Namun demikian, katanya pula, hanya Politeknik Pengadaan Nasional (Polteknas) yang secara komprehensif sudah bernaung di Program Studi Sarjana Terapan.
Sedangkan untuk prodi di tingkat magister katanya lagi, juga ada di Universitas Diponegoro.
Kepala Pusat Pelatihan Sumber Daya Manusia Pengadaan Barang/Jasa (Puslat SDM PBJ) LKPP Diah Ambarawati Ak., M.M, berharap pengembangan kompetensi PBJ tidak lagi sebatas pelatihan tapi sudah berkembang dinamis di tingkat perguruan tinggi.
"Selain itu sarjana vokasi hendaknya bisa memenuhi kebutuhan dunia usaha dan industri," kata Pokja Kelembagaan Vokasi Diktisaintek, Arif sarjana.

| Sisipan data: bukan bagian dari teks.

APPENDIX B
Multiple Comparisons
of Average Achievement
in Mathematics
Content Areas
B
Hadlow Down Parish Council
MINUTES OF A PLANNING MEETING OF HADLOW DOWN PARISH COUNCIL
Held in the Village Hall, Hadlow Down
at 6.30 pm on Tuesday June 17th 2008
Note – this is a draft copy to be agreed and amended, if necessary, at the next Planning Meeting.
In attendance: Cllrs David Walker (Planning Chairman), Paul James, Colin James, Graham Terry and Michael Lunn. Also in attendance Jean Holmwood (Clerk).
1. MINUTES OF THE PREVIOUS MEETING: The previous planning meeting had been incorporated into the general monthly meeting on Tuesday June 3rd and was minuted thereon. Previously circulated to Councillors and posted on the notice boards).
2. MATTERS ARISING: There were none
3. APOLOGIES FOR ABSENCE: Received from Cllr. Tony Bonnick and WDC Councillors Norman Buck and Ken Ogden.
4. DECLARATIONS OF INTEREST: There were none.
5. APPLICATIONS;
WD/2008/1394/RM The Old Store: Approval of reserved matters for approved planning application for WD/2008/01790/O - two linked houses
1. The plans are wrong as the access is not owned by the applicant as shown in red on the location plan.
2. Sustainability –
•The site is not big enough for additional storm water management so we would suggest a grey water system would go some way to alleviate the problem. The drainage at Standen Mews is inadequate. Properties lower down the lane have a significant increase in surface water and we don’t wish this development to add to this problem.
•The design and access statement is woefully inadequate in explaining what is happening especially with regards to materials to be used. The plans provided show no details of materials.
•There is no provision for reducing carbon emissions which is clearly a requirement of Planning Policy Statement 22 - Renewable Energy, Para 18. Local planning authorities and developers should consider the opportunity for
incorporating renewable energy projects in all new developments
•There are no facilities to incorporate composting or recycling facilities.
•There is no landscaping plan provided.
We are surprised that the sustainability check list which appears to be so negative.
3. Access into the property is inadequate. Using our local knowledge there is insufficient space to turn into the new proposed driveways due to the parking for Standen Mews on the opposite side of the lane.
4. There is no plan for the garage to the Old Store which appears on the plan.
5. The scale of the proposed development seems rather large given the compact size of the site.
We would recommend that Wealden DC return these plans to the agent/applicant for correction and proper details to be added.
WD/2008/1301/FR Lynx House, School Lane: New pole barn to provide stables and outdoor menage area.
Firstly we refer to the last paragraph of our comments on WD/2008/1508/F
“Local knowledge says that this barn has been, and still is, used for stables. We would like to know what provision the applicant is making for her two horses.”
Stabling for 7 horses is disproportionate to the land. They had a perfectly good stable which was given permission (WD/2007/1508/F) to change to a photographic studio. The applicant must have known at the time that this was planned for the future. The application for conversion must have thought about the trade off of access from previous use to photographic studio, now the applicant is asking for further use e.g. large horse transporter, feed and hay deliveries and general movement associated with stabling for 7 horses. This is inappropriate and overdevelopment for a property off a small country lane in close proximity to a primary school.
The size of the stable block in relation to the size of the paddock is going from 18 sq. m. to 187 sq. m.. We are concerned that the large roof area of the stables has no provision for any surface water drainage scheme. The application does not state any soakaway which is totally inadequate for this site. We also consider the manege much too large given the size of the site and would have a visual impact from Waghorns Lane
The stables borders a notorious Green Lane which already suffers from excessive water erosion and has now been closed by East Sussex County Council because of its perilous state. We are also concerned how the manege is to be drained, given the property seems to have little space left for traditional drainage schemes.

Dalam diskusi group terarah itu dicontohkan kolaboraasi antara ITB dengan LKPP. ITB sebagai perguruan tinggi membangun kerangka akademik dan kurikulum, bertanggungjawab "microcredential" (mikrokredensial) dan capaian pembelajaran, asesmen dan bukti kompetensi, serta pengakuan akademik (rekognisi kredit).

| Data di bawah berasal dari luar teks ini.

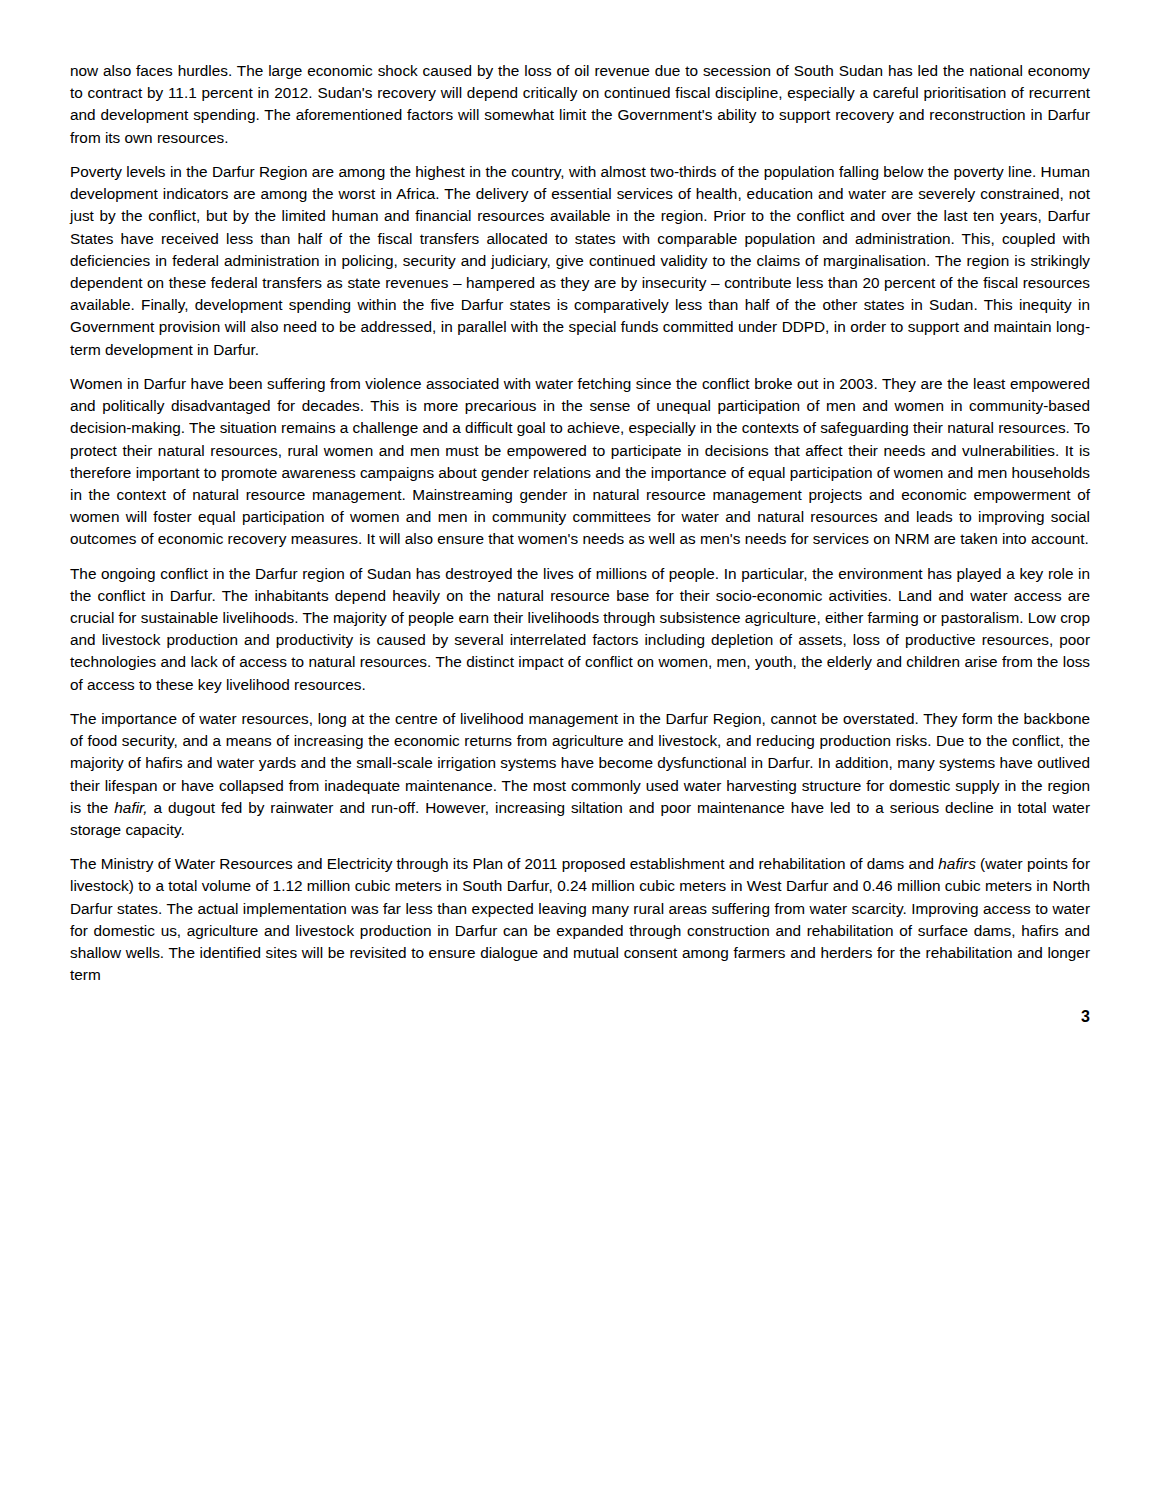now also faces hurdles. The large economic shock caused by the loss of oil revenue due to secession of South Sudan has led the national economy to contract by 11.1 percent in 2012. Sudan's recovery will depend critically on continued fiscal discipline, especially a careful prioritisation of recurrent and development spending. The aforementioned factors will somewhat limit the Government's ability to support recovery and reconstruction in Darfur from its own resources.
Poverty levels in the Darfur Region are among the highest in the country, with almost two-thirds of the population falling below the poverty line. Human development indicators are among the worst in Africa. The delivery of essential services of health, education and water are severely constrained, not just by the conflict, but by the limited human and financial resources available in the region. Prior to the conflict and over the last ten years, Darfur States have received less than half of the fiscal transfers allocated to states with comparable population and administration. This, coupled with deficiencies in federal administration in policing, security and judiciary, give continued validity to the claims of marginalisation. The region is strikingly dependent on these federal transfers as state revenues – hampered as they are by insecurity – contribute less than 20 percent of the fiscal resources available. Finally, development spending within the five Darfur states is comparatively less than half of the other states in Sudan. This inequity in Government provision will also need to be addressed, in parallel with the special funds committed under DDPD, in order to support and maintain long-term development in Darfur.
Women in Darfur have been suffering from violence associated with water fetching since the conflict broke out in 2003. They are the least empowered and politically disadvantaged for decades. This is more precarious in the sense of unequal participation of men and women in community-based decision-making. The situation remains a challenge and a difficult goal to achieve, especially in the contexts of safeguarding their natural resources. To protect their natural resources, rural women and men must be empowered to participate in decisions that affect their needs and vulnerabilities. It is therefore important to promote awareness campaigns about gender relations and the importance of equal participation of women and men households in the context of natural resource management. Mainstreaming gender in natural resource management projects and economic empowerment of women will foster equal participation of women and men in community committees for water and natural resources and leads to improving social outcomes of economic recovery measures. It will also ensure that women's needs as well as men's needs for services on NRM are taken into account.
The ongoing conflict in the Darfur region of Sudan has destroyed the lives of millions of people. In particular, the environment has played a key role in the conflict in Darfur. The inhabitants depend heavily on the natural resource base for their socio-economic activities. Land and water access are crucial for sustainable livelihoods. The majority of people earn their livelihoods through subsistence agriculture, either farming or pastoralism. Low crop and livestock production and productivity is caused by several interrelated factors including depletion of assets, loss of productive resources, poor technologies and lack of access to natural resources. The distinct impact of conflict on women, men, youth, the elderly and children arise from the loss of access to these key livelihood resources.
The importance of water resources, long at the centre of livelihood management in the Darfur Region, cannot be overstated. They form the backbone of food security, and a means of increasing the economic returns from agriculture and livestock, and reducing production risks. Due to the conflict, the majority of hafirs and water yards and the small-scale irrigation systems have become dysfunctional in Darfur. In addition, many systems have outlived their lifespan or have collapsed from inadequate maintenance. The most commonly used water harvesting structure for domestic supply in the region is the hafir, a dugout fed by rainwater and run-off. However, increasing siltation and poor maintenance have led to a serious decline in total water storage capacity.
The Ministry of Water Resources and Electricity through its Plan of 2011 proposed establishment and rehabilitation of dams and hafirs (water points for livestock) to a total volume of 1.12 million cubic meters in South Darfur, 0.24 million cubic meters in West Darfur and 0.46 million cubic meters in North Darfur states. The actual implementation was far less than expected leaving many rural areas suffering from water scarcity. Improving access to water for domestic us, agriculture and livestock production in Darfur can be expanded through construction and rehabilitation of surface dams, hafirs and shallow wells. The identified sites will be revisited to ensure dialogue and mutual consent among farmers and herders for the rehabilitation and longer term
3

Sementara LKPP berperan sebagai rujukan kompetensi profesi PBJ, menyiapkan standar kompetensi dan jenjang profesi, ekosistem sertifikasi dan rekognisi serta praktik PBJ dan "continuous development" (pengembangan berkelanjutan).
Sedangkan arah kolaborasi dan penunjang pofesionalisme, adalah integritas sertifikasi dalam Surat Keterangan Pendamping Ijazah (SKPI), sertifikasi keahlian PBJ diarahkan agar dapat menjadi pilihan sebagai salah satu dokumen pendukung yang masuk dalam surat SKPI tersebut bagi mahasiswa.
Manfaat bagi mahasiswa dan lulusan adalah meningkatkan kesiapan kerja mahasiswas, memberikan bukti formal keahlian spesifik di bidang PBJ, seta menghasilkan lulusan yang langsung dapat terserap oleh pasar kerja instansi pemerintah dan swasta.
Lembaga Kebijakan Pengadaan Barang/Jasa Pemerintah (LKPP) berstatus sebagai lembaga Pemerintah nonkementrian (LPNK) yang bertanggungjawab kepada Presiden.